Recently I had the pleasure of being interviewed for Issue 3 of AHF Magazine (Alternate History Fiction).

An excerpt from interview appears below. The full interview appears on the AHF website. You can get a copy of the AHF magazine here.


How long have you been writing?

I was seven when I used my parents’ electric typewriter to write a two-page portal fantasy involving a magic mirror. In college, I wrote a hideously stereotypical play about a gay painter, I started a novel about a rhinoceros prince who doesn’t want to inherit the throne, and I wrote many, many poems. There was a decade-long hiatus until 2013 when I started writing what became the Resonant Earth series.

What is the earliest work of yours that you have published or intend to publish?

There’s a poem called “Modern Love” still lurking on the Internet that was published in 1999 back when web search was new, before smartphones and social media. Literary magazines associated with San Francisco State University published several of my poems. At some point, I may revisit the rhinoceros prince story.

Who were the earliest authors to be an inspiration for your writing?

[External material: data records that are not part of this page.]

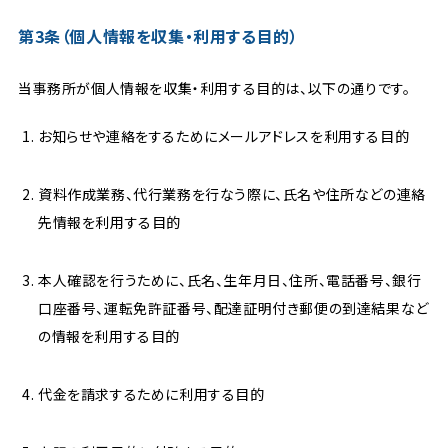
第3条（個人情報を収集・利用する目的）
当事務所が個人情報を収集・利用する目的は、以下の通りです。
お知らせや連絡をするためにメールアドレスを利用する目的
資料作成業務、代行業務を行なう際に、氏名や住所などの連絡
先情報を利用する目的
本人確認を行うために、氏名、生年月日、住所、電話番号、銀行
口座番号、運転免許証番号、配達証明付き郵便の到達結果など
の情報を利用する目的
代金を請求するために利用する目的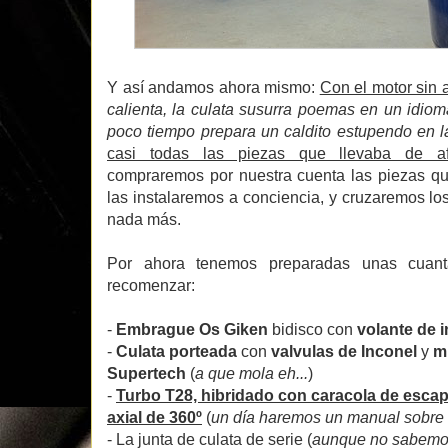
Y así andamos ahora mismo:
Con el motor sin 
calienta, la culata susurra poemas en un idi
poco tiempo prepara un caldito estupendo en l
casi todas las piezas que llevaba de af
compraremos por nuestra cuenta las piezas q
las instalaremos a conciencia, y cruzaremos l
nada más.
Por ahora tenemos preparadas unas cuant
recomenzar:
-
Embrague Os Giken
bidisco con
volante de i
-
Culata porteada
con
valvulas de Inconel
y
mu
Supertech
(
a que mola eh...
)
-
Turbo T28, hibridado con caracola de escap
axial de 360º
(
un día haremos un manual sobre t
- La junta de culata de serie (
aunque no sabemos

Lewis Carroll, C.S. Lewis, J.R.R. Tolkien, Marion Zimmer Bradley, and Anne McCaffrey were all early favorites. In my teens, I couldn’t get enough of Stephen King, Clive Barker, as well as the “golden age of sci-fi” canon, including Isaac Asimov, E. E. “Doc” Smith, and Arthur C. Clarke.

Which other authors do you consider to be an inspiration and for what reason?

Kim Stanley Robinson shapes exquisitely detailed worlds and populates them with characters that aren’t cardboard cutouts; they feel real, mysterious, and complicated like real people. Each of his books has had a lasting effect on me. Because of his works, I’m not content to write a cookie-cutter, paint-by-numbers kind of story. It has to challenge me and it has to challenge the reader, while still being enjoyable.

Are you inspired by any landscapes or buildings, or even towns and cities?

I spend a lot of time imagining and thinking about the built environment my characters inhabit and how they experience the natural world. I went so far as to create simulated cities of the major locales; some even made their way into the books as prefatory maps.

This map blends a USGS topology file, a screencap from Cities: Skylines (a city simulator), and original artwork and typesetting.

Which was the first book you published and why?

Writing Broken Mirror helped me grapple with the tragedies of how mental illness and addiction play out in our society. My cousin suffered from schizophrenia and died in an institution. So many people I went to school with saw their lives cut short or wasted. I wanted to uncover my own feelings and beliefs, especially a sort of countervailing thread about the medicalization of neurodiversity, through the course of the novel.